Pick out and copy every line below that has the word "CPAP".

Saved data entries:
···

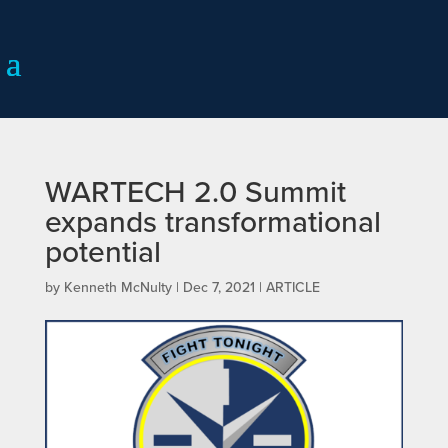
WARTECH 2.0 Summit
expands transformational
potential
by
Kenneth McNulty
|
Dec 7, 2021
|
ARTICLE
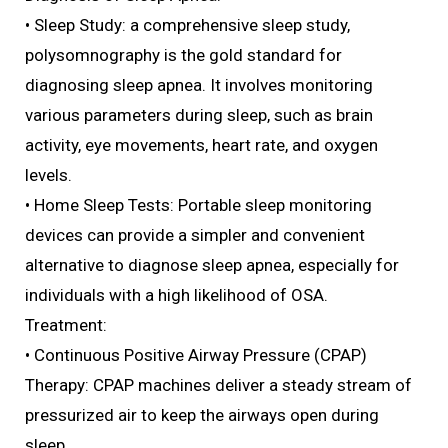
• Sleep Study: a comprehensive sleep study,
polysomnography is the gold standard for
diagnosing sleep apnea. It involves monitoring
various parameters during sleep, such as brain
activity, eye movements, heart rate, and oxygen
levels.
• Home Sleep Tests: Portable sleep monitoring
devices can provide a simpler and convenient
alternative to diagnose sleep apnea, especially for
individuals with a high likelihood of OSA.
Treatment:
• Continuous Positive Airway Pressure (CPAP)
Therapy: CPAP machines deliver a steady stream of
pressurized air to keep the airways open during
sleep.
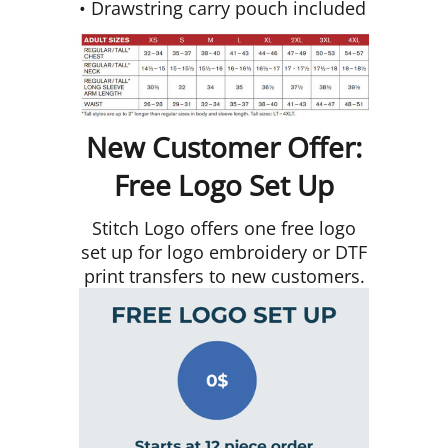
• Drawstring carry pouch included
New Customer Offer:
Free Logo Set Up
Stitch Logo offers one free logo
set up for logo embroidery or DTF
print transfers to new customers.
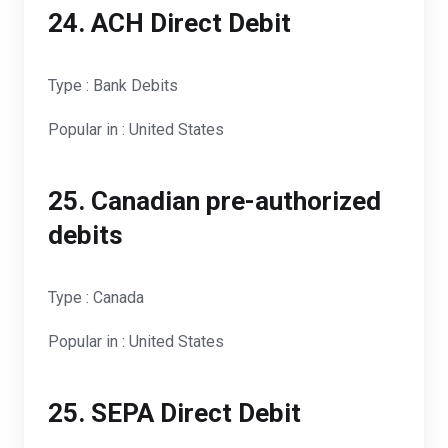
24. ACH Direct Debit
Type : Bank Debits
Popular in : United States
25. Canadian pre-authorized
debits
Type : Canada
Popular in : United States
25. SEPA Direct Debit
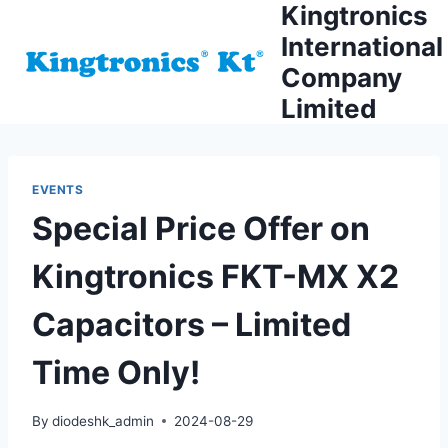
Kingtronics
Skip
to
International
content
Company
Limited
EVENTS
Special Price Offer on
Kingtronics FKT-MX X2
Capacitors – Limited
Time Only!
By
diodeshk_admin
2024-08-29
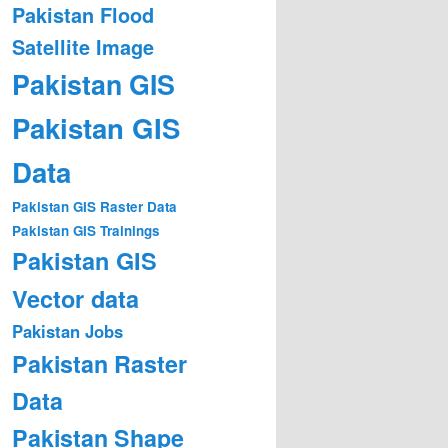
Pakistan Flood
Satellite Image
Pakistan GIS
Pakistan GIS
Data
Pakistan GIS Raster Data
Pakistan GIS Trainings
Pakistan GIS
Vector data
Pakistan Jobs
Pakistan Raster
Data
Pakistan Shape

···

EXERCISE ANSWER ::
• Continuous Positive Airway Pressure (CPAP)
Therapy: CPAP machines deliver a steady stream of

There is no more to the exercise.